Chris and I have to be up at 5am to drop him in Manosque, but stay up watching Dylan film, 'No direction Home', fascinating.
26/04/08
Back from the Calanques. Seems like ages since that first visit, but excited to get a burn on that 8a pitch. Read more [+]
It's my first attempt on lead. I can feel the stress of succeeding and take 2 falls at the crux. Ahh, that feels better, should be more focused now. Yannick sends the pitch, a superb and determined effort. My visiting American colleague and good friend Chris(Kalucifer) Kalous is also getting psyched on this route and making progress. Links the 7c pitch!
07/04/08
Rain forecast for the rest of the week and then I'll be down in the Calanques working. Better go and get acquainted with the crux... Read more [+]

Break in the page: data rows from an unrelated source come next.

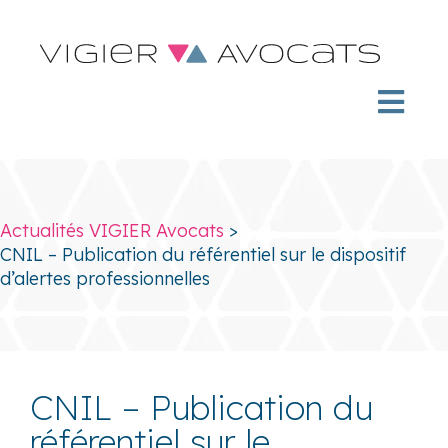
Actualités VIGIER Avocats
>
CNIL – Publication du référentiel sur le dispositif
d’alertes professionnelles
CNIL – Publication du
référentiel sur le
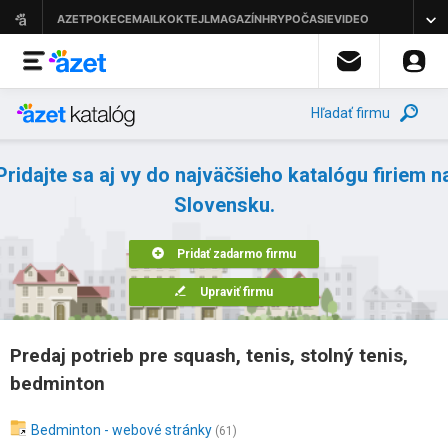
Hľadať firmu
Pridajte sa aj vy do najväčšieho katalógu firiem n
Slovensku.
Pridať zadarmo firmu
Upraviť firmu
Predaj potrieb pre squash, tenis, stolný tenis,
bedminton
Bedminton - webové stránky
(61)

...and penultimate pitch. The guys are still equipping and improving the original line today and I can hear the drill 300m below me as I hang on the fixed rope above the void trying to decipher the complex sequences of this holdless grey slab. There's holds but only just enough, requiring complex hand and foot sequences, cross overs, and a crux just before the belay. It'll certainly be harder than the 8a crux pitch of 'Mingus'. Slabs are so demanding and the fine line between the possible and impossible can sometimes be dependent on the position of some minute feature which would be worthless if the rock was only 1 degree steeper. Mentally and physically these 'low percentage' moves draw on your reserves, since when faced with nothing you have to trust to the accuracy and precision of your body placements, as well as to a little bit of luck! It looks like it should be possible. I can do the moves, but this is no guarantee I will have the strength, concentration, and luck to link them after the 400m of sustained 7b+ and 7c climbing leading up to this penultimate pitch.